Sometimes the biggest question before a match is not tactical at all. For England, the issue heading into Saturday’s meeting with Argentina is whether the team would stay on the field if racial abuse is repeated.
That is the reality Jamie George has put plainly in the build-up to the Test in San Juan. England have already discussed a possible walk-off response, and George said the players would consider the strongest reaction if anything similar happened again.
A response shaped by last July
The context is impossible to ignore. Last July in San Juan, Asher Opoku-Fordjour and Chandler Cunningham-South were targeted by racist slurs during the warm-up and the first half of the second Test. George said he was present that day, and made clear the episode stayed with him because it involved teammates, not himself.
He said that last year’s abuse is something he will remember for the rest of his life, and added that if anything like that happened again it would deserve the strongest of reactions. He also stressed that racism has no place in the world, and that protecting the players around the squad is part of his responsibility as captain.

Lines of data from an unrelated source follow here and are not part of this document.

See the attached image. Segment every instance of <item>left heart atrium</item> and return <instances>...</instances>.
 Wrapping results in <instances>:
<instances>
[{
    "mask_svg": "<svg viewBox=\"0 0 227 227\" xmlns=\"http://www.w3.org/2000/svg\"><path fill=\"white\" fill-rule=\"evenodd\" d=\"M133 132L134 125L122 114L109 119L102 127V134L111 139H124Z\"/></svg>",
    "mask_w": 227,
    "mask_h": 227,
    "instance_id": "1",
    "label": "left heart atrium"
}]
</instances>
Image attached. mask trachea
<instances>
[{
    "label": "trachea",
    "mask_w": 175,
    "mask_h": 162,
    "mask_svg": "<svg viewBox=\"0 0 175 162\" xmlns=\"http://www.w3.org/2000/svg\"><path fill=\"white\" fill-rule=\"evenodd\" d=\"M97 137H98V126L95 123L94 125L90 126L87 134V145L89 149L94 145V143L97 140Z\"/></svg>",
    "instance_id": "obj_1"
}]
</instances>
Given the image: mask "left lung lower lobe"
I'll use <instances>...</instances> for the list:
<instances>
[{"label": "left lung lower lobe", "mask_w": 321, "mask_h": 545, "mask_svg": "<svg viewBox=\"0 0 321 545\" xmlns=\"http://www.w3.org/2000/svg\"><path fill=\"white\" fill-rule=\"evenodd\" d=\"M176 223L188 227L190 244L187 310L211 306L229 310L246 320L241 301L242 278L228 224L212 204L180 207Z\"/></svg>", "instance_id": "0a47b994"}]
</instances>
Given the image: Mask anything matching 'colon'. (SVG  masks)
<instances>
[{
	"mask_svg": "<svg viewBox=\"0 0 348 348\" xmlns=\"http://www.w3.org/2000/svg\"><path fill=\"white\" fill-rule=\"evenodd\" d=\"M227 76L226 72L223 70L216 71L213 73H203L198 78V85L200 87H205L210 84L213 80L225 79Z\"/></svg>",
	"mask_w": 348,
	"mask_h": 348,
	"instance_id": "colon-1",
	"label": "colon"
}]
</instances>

England are preparing for a hostile atmosphere
There is a widespread expectation that a hostile welcome could await England on Saturday 18 July, when they are scheduled to play Argentina at 8.10pm BST. That does not mean England are assuming the worst, but it does explain why the discussion has already moved beyond rugby tactics and into player safety and conduct.
George said it is something being considered, and used the idea of a “plan B” to describe the possibility that England might not simply continue as normal if abuse occurred again. He also noted that this is not just his call to make, even if he feels strongly about the issue.
What happened after England complained
Last year, England made a complaint to World Rugby. The governing body later said an investigation could not identify the individual perpetrators. That detail matters, because it leaves the underlying issue unresolved even after a formal process was carried out.
Steve Borthwick has publicly backed George’s stance, saying discrimination of any kind has no place in rugby, sport or society. That support gives England’s position added weight, but it also underlines how seriously the squad is treating the possibility of a repeat incident.
George said he really hopes, and is optimistic, that the UAR has taken the matter very seriously. That may be the most important line in all of this: England are preparing for the match, but they are also preparing for the possibility that the match may be interrupted by something far bigger than sport.
In that sense, Saturday is about more than Argentina v England. It is about whether rugby can protect its players in real time, and whether England would be prepared to make the strongest of statements if it cannot.